Points for reflection:
- Do you routinely ask middle-aged and older males if they have any lower urinary tract symptoms or discuss the importance
of reporting symptoms early? Have you noticed any cultural, ethnic or age differences in willingness to disclose
or discuss lower urinary tract symptoms?
- What have you observed to be the main reasons why males request PSA tests in your practice? Have you noticed more
males requesting PSA testing in response to national prostate cancer campaigns? Have you noticed any cultural or ethnic
trends among males who request PSA testing?

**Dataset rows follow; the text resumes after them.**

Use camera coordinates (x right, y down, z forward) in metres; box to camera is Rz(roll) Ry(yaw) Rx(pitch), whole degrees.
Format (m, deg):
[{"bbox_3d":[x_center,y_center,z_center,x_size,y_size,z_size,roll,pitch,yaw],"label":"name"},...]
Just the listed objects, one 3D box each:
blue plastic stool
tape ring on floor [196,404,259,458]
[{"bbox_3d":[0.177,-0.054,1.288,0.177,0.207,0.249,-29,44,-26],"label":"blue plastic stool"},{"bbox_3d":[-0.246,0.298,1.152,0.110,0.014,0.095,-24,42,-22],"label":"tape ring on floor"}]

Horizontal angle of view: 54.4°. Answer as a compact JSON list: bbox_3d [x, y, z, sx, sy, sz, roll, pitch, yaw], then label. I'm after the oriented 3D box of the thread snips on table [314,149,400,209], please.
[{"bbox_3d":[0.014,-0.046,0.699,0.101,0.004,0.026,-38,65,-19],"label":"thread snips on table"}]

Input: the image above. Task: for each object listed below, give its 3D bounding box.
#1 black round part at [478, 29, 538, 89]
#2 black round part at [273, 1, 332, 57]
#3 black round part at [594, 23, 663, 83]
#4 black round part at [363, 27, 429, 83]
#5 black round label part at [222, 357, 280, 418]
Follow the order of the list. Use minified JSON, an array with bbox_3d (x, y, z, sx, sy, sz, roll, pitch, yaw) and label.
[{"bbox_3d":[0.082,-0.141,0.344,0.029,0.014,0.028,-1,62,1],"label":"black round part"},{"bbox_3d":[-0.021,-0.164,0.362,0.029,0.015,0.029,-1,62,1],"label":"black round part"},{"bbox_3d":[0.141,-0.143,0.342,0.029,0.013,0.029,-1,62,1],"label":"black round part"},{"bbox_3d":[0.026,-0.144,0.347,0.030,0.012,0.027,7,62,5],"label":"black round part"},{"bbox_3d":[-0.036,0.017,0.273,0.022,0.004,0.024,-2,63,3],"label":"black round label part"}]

- Discussion about the risks and benefits of prostate cancer testing is essential before offering a PSA test. Do you
use or recommend resources to assist patients with making the decision about PSA testing? If so, which resources do you
find most helpful? Did you know about the Kupe resource? If so, do you recommend this?
- Did you know about the Prostate Cancer GP Tool decision support tool? Do you use this to guide you through the prostate
cancer testing process?
- The risks of PSA testing in asymptomatic males aged over 70 years may outweigh the benefits; under what circumstances
do you consider PSA testing in asymptomatic males in this age group?
If you are a clinician, consider auditing males from your practice who have undergone PSA testing. The reflection points may
help you identify an appropriate topic for a clinical audit, e.g. PSA testing in asymptomatic males aged > 70 years.